# READING PASSAGE
.....

<puritylake[m]>
Man been run off my feet this week
<puritylake[m]>
Barely any time to do anything but I am free now
<enebo[m]>
puritylake: howdy
<enebo[m]>
so I nearly have the parser part of sprintf where all formats are correctly parsed
<puritylake[m]>
How are you?
<enebo[m]>
I decided to try and solidify that part so it should involve converting to the new format a little less frustrating
<enebo[m]>
puritylake: doing well.
<enebo[m]>
The new sprintf stuff ported actually passes some specs the old one does not
<enebo[m]>
puritylake: I can do a summary of what is involved and why this is an interesting project
<puritylake[m]>
Sure, sounds good
<enebo[m]>
sprintf itself is a huge piece of esoteric craziness
<enebo[m]>
there is also a layer of stuff Ruby added (I think involving %{name} to extract fields out of hashes
<enebo[m]>
Our implementation and in fact most implementations seem to be written into a massive switch statement in a loop
<enebo[m]>
We do not handle %a or %A and at one point a couple of us looked at adding them
<enebo[m]>
if you look at the code (org.jruby.util.Sprintf) then you will see that a number of format modifies in printf like %d or %b is the same chunk of code
<enebo[m]>
in that chunk of code is lots of if statements
<enebo[m]>
Some are obvious it is only for a particular format (like %u) but others are unclear unless you spent a lot of time reading some fairly complicated code
<enebo[m]>
So motivation #1 was to untangle these sections into more straightforward separate methods even if it means some additional duplication
<enebo[m]>
The second tangle of the printf implementation is that the processing of the format string "%0.2d" is processed every time you call printf and it happens in the same code which is building up the result string
<enebo[m]>
This is two activities which have been stirred together
<enebo[m]>
This not only makes understanding what is happening more difficult it also limits our ability to eliminate work
<enebo[m]>
If at a sprintf call site (place we call it) we have a literal string (e.g. "%2d") then we can just parse that format string once and save it
<enebo[m]>
Then each time we revisit that particular sprintf we just use what we have already parsed
<enebo[m]>
(at this point in time saving this off is out of scope until this is working and debugged)

.....

# PROBLEM DETAILS
Answer these questions using the sprintf chat above, one line each.
1. Which class holds the sprintf code the chat points to?
2. Which two formats does the implementation not handle?
3. According to the chat, how are most implementations written?

# SOURCE DATA
.....

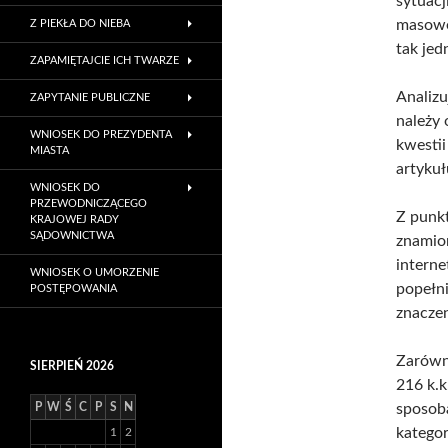
sytuacj
masowe
Z PIEKŁA DO NIEBA
tak jed
ZAPAMIĘTAJCIE ICH TWARZE
Analizu
ZAPYTANIE PUBLICZNE
należy 
WNIOSEK DO PREZYDENTA
kwestii
MIASTA
artykuł
WNIOSEK DO
PRZEWODNICZĄCEGO
Z punk
KRAJOWEJ RADY
SĄDOWNICTWA
znamio
interne
WNIOSEK O UMORZENIE
popełni
POSTĘPOWANIA
znaczen
Zarówno
SIERPIEŃ 2026
216 k.
P
W
Ś
C
P
S
N
sposob
kategor
1
2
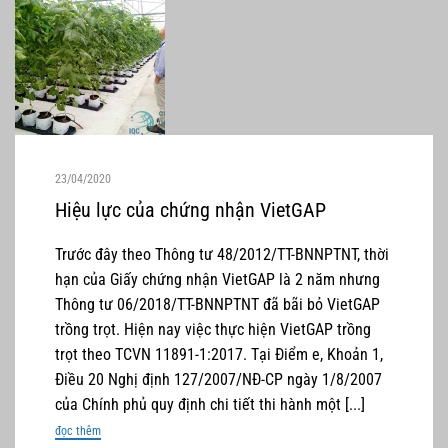
23/04/2020
Hiệu lực của chứng nhận VietGAP
Trước đây theo Thông tư 48/2012/TT-BNNPTNT, thời
hạn của Giấy chứng nhận VietGAP là 2 năm nhưng
Thông tư 06/2018/TT-BNNPTNT đã bãi bỏ VietGAP
trồng trọt. Hiện nay việc thực hiện VietGAP trồng
trọt theo TCVN 11891-1:2017. Tại Điểm e, Khoản 1,
Điều 20 Nghị định 127/2007/NĐ-CP ngày 1/8/2007
của Chính phủ quy định chi tiết thi hành một [...]
đọc thêm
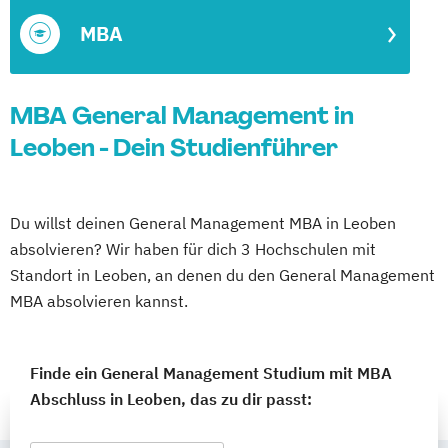
MBA
MBA General Management in
Leoben - Dein Studienführer
Du willst deinen General Management MBA in Leoben
absolvieren? Wir haben für dich 3 Hochschulen mit
Standort in Leoben, an denen du den General Management
MBA absolvieren kannst.
Finde ein General Management Studium mit MBA
Abschluss in Leoben, das zu dir passt:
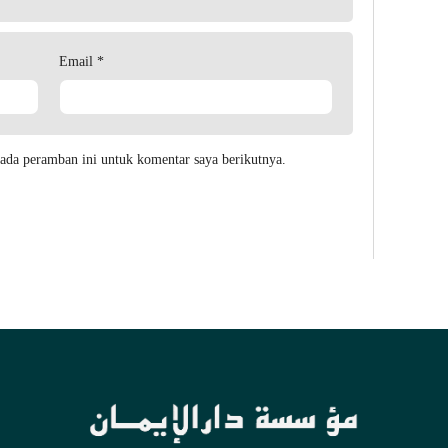
Email
*
ada peramban ini untuk komentar saya berikutnya.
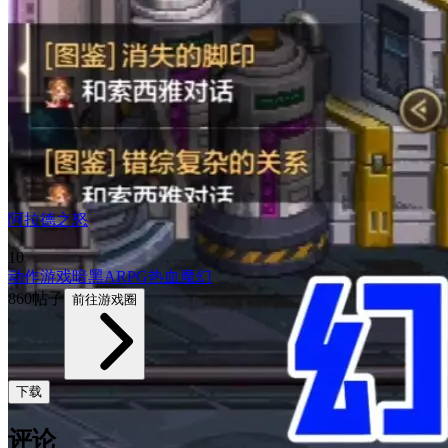
阿拉德之怒
10
动作游戏
暗黑
ARPG
热血
魔幻
860帖子
前往游戏圈
下载
评论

.....

# SOLUTION BELOW
1. org.jruby.util.Sprintf
2. %a and %A
3. As a massive switch statement in a loop